ここでは、簡単のためデータは $l=m=6$ の球面調和関数で与えています。
lon0 と lat0 は視点調整パラメータです。lat0=90 とすると北極から見ることに対応します。
ちなみに、コンター図なのに contourf ではなく pcolormesh を使っているのは、contourf を使うとプロットに要する時間が果てしなく長くなるからです。一説によると、同じデータのプロットに要する時間を Basemap と比較したところ、cartopy の方が約20倍遅くなっているそうです(僕もやってみたのですが、グリッド数が大きいと大抵の場合計算が終わらずエラーとなります)。
これでは流石に使い物にならないので、現状 pcolormesh で shading='gouraud' とすることで凌いでいます。これは cartopy が今現在抱えている非常に重大なバグでこちらの掲示板等でも議論されています。
不透明度を変化させた影エフェクト分布
影効果は、グレースケールの分布関数を不透明にして重ねてプロットすることで実現しようと思います。そこで、まずは影分布関数を作っていきます。
#compute a distance between 2 points on a sphere
def caldistance(theta1,phi1,theta2,phi2):
x1 = np.cos(theta1)*np.cos(phi1)
y1 = np.cos(theta1)*np.sin(phi1)
z1 = np.sin(theta1)
x2 = np.cos(theta2)*np.cos(phi2)
y2 = np.cos(theta2)*np.sin(phi2)
z2 = np.sin(theta2)
d = np.arccos(x1*x2+y1*y2+z1*z2)
return(d)
#construct shade and its transparency
shad = np.zeros([N_theta,N_phi])
alpha = np.zeros([N_theta,N_phi])
for j in range(N_theta):
for k in range(N_phi):
d = caldistance(0,0,theta[j],phi[k])
r = np.abs(2*d/np.pi)
shad[j,k] = r
alpha[j,k] = np.minimum(abs(r**4),1)
ここで shad は実際にプロットされる値関数で、alpha は不透明度です。どちらも円の中心で0、端で1を取るのですが、中心は影の効果をなるべく無くしたいので不透明度を中心からの距離の4次関数で与えて、端付近で局所的に不透明度が大きくなるようにしてあります。
影分布関数を球面上にプロット
既に、Orthographic の中心視点は (lat0, lon0) で与えているため、そのまま shad をプロットすると中心の座標がズレてプロットがおかしくなってしまいます。そこで、cartopy の RotatedPole という機能を用いて、以下のように投影座標を変換してあげます。
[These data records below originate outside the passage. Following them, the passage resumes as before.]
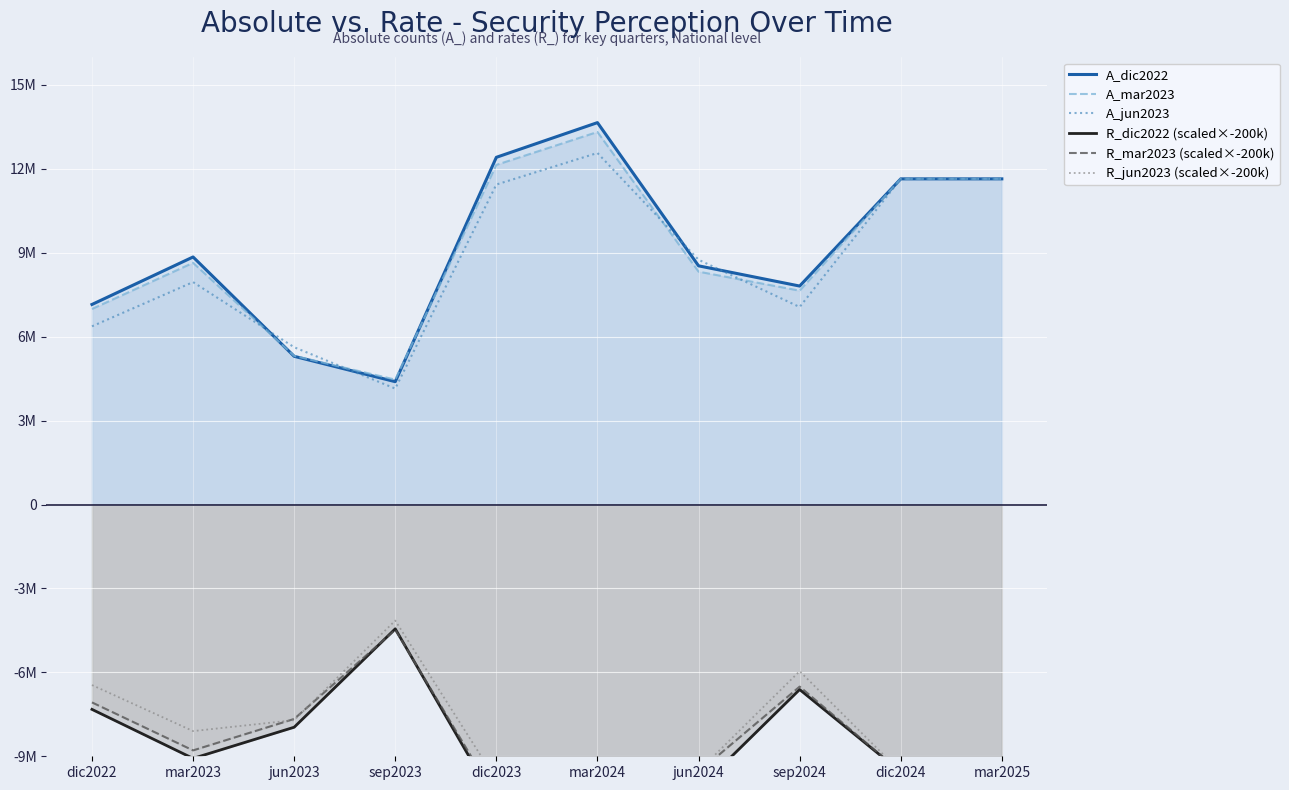

Reading left to right, list all the values displayed in this chart.

A_dic2022: dic2022=7152766.0	mar2023=8850576.0	jun2023=5299753.0	sep2023=4392142.0	dic2023=12413843.0	mar2024=13653975.0	jun2024=8534119.0	sep2024=7811252.0	dic2024=11643242.0	mar2025=11643242.0
A_mar2023: dic2022=6991207.0	mar2023=8641272.0	jun2023=5315576.0	sep2023=4466821.0	dic2023=12142694.0	mar2024=13319324.0	jun2024=8325874.0	sep2024=7646210.0	dic2024=11643242.0	mar2025=11643242.0
A_jun2023: dic2022=6371051.0	mar2023=7952660.0	jun2023=5623363.0	sep2023=4145535.0	dic2023=11440545.0	mar2024=12568665.0	jun2024=8751149.0	sep2024=7061737.0	dic2024=11643242.0	mar2025=11643242.0
R_dic2022 (scaled×-200k): dic2022=-7323023.4	mar2023=-9076118.0	jun2023=-7961225.2	sep2023=-4443686.1	dic2023=-10691855.5	mar2024=-11741149.7	jun2024=-10166102.2	sep2024=-6613714.1	dic2024=-9560766.1	mar2025=-9560766.1
R_mar2023 (scaled×-200k): dic2022=-7074156.8	mar2023=-8789702.8	jun2023=-7665612.5	sep2023=-4477450.2	dic2023=-10503848.4	mar2024=-11538629.1	jun2024=-9563157.7	sep2024=-6510038.1	dic2024=-9560766.1	mar2025=-9560766.1
R_jun2023 (scaled×-200k): dic2022=-6453578.7	mar2023=-8099795.6	jun2023=-7707956.3	sep2023=-4147351.7	dic2023=-9855621.2	mar2024=-10739949.2	jun2024=-9528341.0	sep2024=-5957451.1	dic2024=-9560766.1	mar2025=-9560766.1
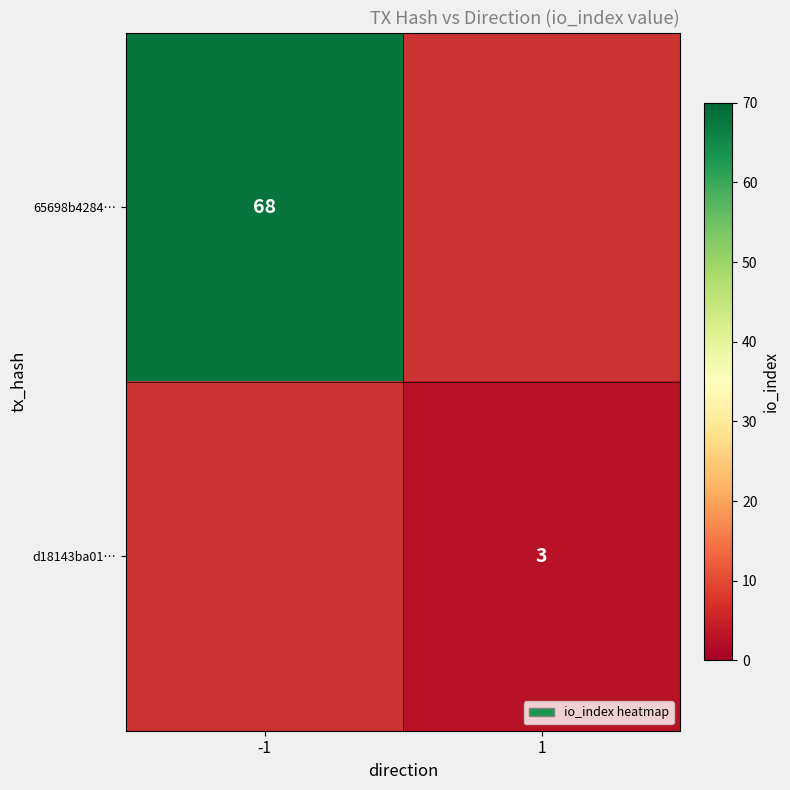

The 65698b4284… series shows 98 at -1. True or false?

False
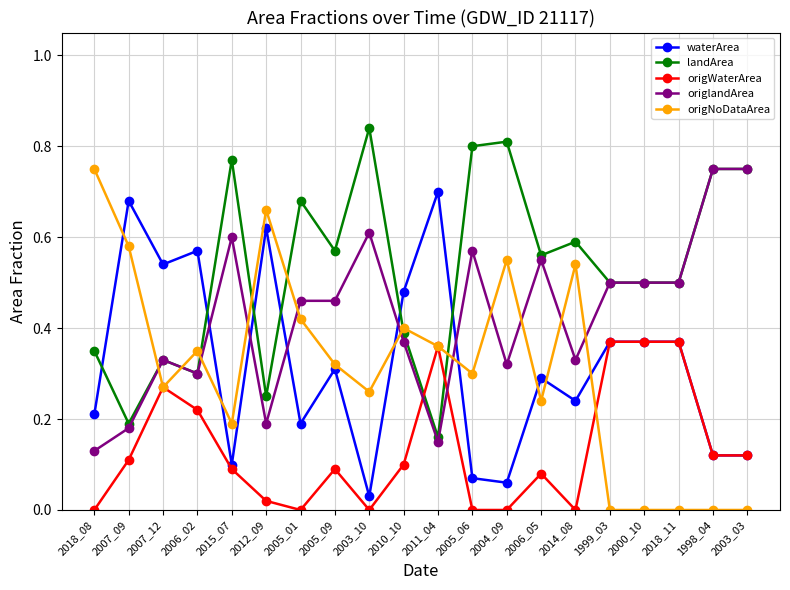

How many intersections are there between landArea and origWaterArea?

2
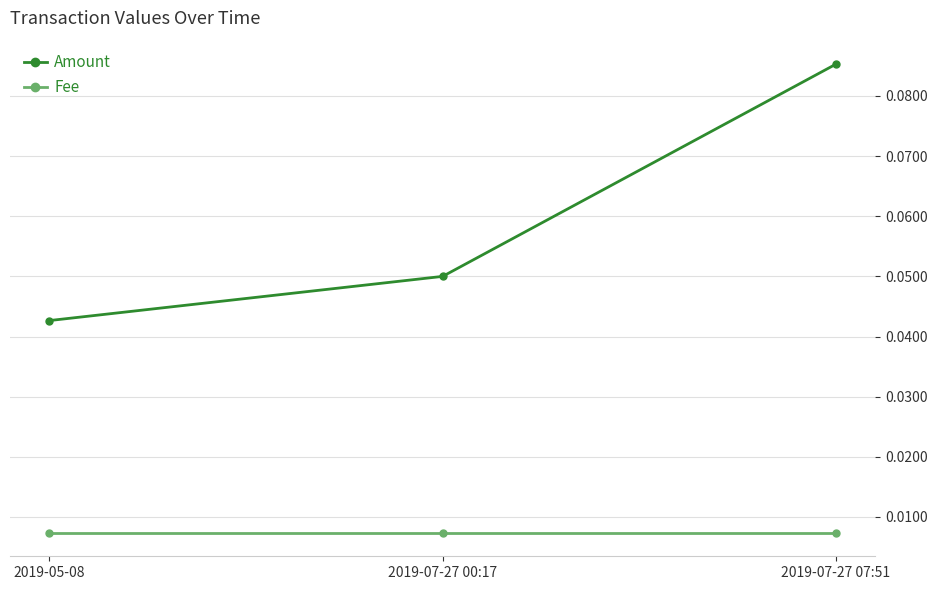

Rank the series by their maximum value, from lowest to highest.

Fee, Amount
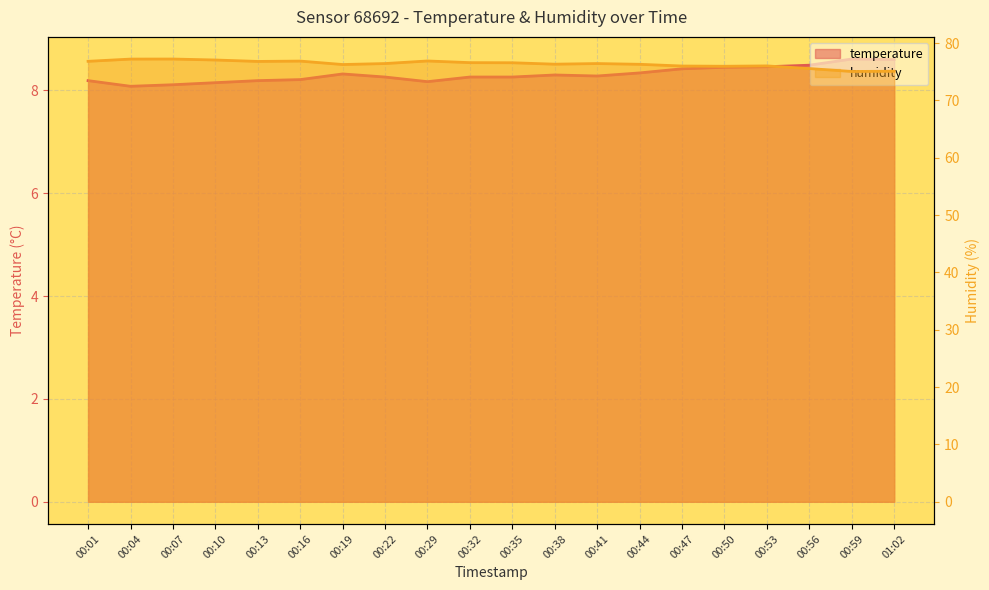

Which series changed the most between 00:38 and 00:41?

humidity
#rotate the axis of shadow map
pole_lat = 90-lat0
pole_lon = 180
ccrs_rot = ccrs.RotatedPole(pole_latitude=pole_lat,pole_longitude=pole_lon)
#plot the shadow with varying transparency
im2 = ax.imshow(shad,alpha=alpha,cmap='binary',interpolation='bicubic',transform=ccrs_rot,vmin=0,vmax=1)
ここでは、imshow を用いて影分布をプロットしました。「先ほどと同じように pcolormesh を使えばいいのでは?」と思われるかもしれませんが、実は pcolormesh を使うと円の端に行くに従って無数の黒線が発生してしまうという問題があります。これは、そもそも pcolormesh では仕様上長方形の格子同士がわずかに重なっているため、不透明度を下げたプロット法を用いると、必ず格子の間に模様が浮かび上がってきてしまうのです。
しかし一方で、 imshow にも問題があります。下図に示した通り、円の端付近でどうしてもデータ欠損が発生してしまうのです。解像度を大幅に上げれば誤差の範囲内で無視できるようになるのですが、流石にコスパが悪いです。ここでは、球の大枠の線幅を太めにすることでデータ欠損を隠すことにしました。
重ねてプロット
最後に、data と shad を重ねてプロットします。陽に zorder を与えることで shad が上にくるようにします。
#plot the data first
im = ax.pcolormesh(x*rad,y*rad,data,cmap='RdBu',transform=ccrs.PlateCarree(),shading='gouraud',vmin=-1,vmax=1,zorder=0)
#overplot the shadow
im2 = ax.imshow(shad,alpha=alpha,cmap='binary',interpolation='bicubic',transform=ccrs_rot,vmin=0,vmax=1,zorder=1)
#thicken the spherical boundary line
clip_circle = mpatches.Circle(xy=[0,0],radius=6370000,facecolor='none',edgecolor='k',linewidth=3)
最後の行の radius=6370000 は地球半径の近似値です。最終的に下のようになって完成です。
正直こういう用途においては Basemap の方が描画が楽だったので、開発が終わってしまったのは残念です。まだ上記の contourf 問題があったり、cartopy が basemap の完全上位互換とは呼べない状況なのかなと思います。今後、さらに開発・アップデートが進みより便利な機能が追加されることに期待しましょう。